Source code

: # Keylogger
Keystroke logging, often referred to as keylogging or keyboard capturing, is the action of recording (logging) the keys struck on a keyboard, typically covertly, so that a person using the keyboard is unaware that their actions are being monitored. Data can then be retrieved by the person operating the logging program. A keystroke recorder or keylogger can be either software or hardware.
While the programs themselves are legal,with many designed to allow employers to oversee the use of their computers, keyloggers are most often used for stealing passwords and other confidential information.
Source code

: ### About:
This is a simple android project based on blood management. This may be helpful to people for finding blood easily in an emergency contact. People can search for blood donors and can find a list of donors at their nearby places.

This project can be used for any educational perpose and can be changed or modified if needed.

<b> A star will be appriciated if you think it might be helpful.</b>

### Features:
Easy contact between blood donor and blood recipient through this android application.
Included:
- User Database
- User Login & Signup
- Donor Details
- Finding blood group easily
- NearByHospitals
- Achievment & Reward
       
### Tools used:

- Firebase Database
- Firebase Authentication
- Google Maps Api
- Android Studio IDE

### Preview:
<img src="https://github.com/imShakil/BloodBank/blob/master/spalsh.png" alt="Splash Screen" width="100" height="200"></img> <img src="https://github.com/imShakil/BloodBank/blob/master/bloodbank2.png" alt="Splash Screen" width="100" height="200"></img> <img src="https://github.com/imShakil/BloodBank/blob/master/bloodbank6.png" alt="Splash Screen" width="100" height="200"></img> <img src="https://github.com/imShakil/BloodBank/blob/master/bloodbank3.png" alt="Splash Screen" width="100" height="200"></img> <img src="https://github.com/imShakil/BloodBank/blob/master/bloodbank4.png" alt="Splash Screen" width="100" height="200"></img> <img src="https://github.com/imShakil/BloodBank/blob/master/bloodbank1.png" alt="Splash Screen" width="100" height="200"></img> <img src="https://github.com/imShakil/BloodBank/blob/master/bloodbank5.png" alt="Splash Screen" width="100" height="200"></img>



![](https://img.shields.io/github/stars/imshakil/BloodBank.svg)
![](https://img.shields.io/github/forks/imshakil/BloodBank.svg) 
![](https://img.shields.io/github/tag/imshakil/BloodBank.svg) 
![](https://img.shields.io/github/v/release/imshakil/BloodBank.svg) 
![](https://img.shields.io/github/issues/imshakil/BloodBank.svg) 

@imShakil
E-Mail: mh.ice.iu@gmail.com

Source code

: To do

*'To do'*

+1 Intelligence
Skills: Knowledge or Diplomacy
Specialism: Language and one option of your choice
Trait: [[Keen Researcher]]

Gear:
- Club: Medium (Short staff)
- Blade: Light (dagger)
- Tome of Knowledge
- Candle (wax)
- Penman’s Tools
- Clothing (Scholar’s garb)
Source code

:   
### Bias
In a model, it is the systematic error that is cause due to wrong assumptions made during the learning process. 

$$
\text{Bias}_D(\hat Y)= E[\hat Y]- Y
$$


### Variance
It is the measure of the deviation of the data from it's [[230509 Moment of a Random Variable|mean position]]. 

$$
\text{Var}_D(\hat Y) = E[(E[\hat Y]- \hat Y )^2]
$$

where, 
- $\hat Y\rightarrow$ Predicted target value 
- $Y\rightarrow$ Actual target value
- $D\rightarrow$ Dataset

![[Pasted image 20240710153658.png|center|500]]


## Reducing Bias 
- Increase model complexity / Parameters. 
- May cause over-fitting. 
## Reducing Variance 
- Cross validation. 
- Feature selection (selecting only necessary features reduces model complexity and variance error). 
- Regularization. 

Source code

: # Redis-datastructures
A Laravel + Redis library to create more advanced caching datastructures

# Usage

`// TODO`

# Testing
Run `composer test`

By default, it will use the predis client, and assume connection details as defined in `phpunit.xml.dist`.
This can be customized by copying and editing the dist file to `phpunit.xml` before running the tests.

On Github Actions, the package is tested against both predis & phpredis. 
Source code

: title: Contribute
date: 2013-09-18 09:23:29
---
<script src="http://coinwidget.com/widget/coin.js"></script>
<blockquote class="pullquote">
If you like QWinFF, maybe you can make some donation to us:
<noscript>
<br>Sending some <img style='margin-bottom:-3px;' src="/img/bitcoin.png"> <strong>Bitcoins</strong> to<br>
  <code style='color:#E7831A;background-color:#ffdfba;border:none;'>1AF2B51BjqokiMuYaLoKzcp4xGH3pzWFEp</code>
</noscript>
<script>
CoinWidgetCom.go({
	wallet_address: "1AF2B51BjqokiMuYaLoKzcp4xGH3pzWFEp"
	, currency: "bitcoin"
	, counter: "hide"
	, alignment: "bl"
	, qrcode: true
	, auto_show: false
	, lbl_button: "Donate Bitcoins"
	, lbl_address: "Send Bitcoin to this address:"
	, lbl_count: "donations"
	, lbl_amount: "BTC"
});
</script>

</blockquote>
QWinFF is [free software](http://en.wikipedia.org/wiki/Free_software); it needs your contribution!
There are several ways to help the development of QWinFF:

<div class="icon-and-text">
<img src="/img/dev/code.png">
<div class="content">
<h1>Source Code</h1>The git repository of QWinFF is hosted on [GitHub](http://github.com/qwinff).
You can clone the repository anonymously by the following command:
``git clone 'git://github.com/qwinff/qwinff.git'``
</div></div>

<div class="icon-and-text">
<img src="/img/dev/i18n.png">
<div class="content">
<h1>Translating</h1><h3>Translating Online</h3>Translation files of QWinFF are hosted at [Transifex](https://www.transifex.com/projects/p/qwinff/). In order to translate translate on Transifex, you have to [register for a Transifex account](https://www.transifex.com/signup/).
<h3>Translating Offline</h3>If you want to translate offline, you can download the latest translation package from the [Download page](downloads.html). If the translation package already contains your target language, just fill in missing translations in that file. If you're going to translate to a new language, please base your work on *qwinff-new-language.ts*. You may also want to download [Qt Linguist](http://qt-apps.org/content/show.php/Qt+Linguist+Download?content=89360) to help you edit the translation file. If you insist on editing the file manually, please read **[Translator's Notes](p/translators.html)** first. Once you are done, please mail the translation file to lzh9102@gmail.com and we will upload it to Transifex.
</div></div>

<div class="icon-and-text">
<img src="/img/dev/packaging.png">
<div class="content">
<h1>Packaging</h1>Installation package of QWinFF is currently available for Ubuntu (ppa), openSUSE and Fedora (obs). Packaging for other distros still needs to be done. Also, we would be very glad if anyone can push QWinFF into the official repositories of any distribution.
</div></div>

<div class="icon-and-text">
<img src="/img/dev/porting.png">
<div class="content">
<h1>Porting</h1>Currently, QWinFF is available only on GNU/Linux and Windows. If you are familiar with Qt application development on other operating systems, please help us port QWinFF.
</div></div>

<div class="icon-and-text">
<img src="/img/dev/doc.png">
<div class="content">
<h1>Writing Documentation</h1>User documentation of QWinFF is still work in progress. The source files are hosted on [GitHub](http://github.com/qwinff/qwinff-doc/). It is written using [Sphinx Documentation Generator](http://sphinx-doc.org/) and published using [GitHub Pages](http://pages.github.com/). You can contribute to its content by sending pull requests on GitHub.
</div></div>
_ _ _ _
For each line of the material that includes the word "Bias", make a copy.

### Bias
\text{Bias}_D(\hat Y)= E[\hat Y]- Y
## Reducing Bias 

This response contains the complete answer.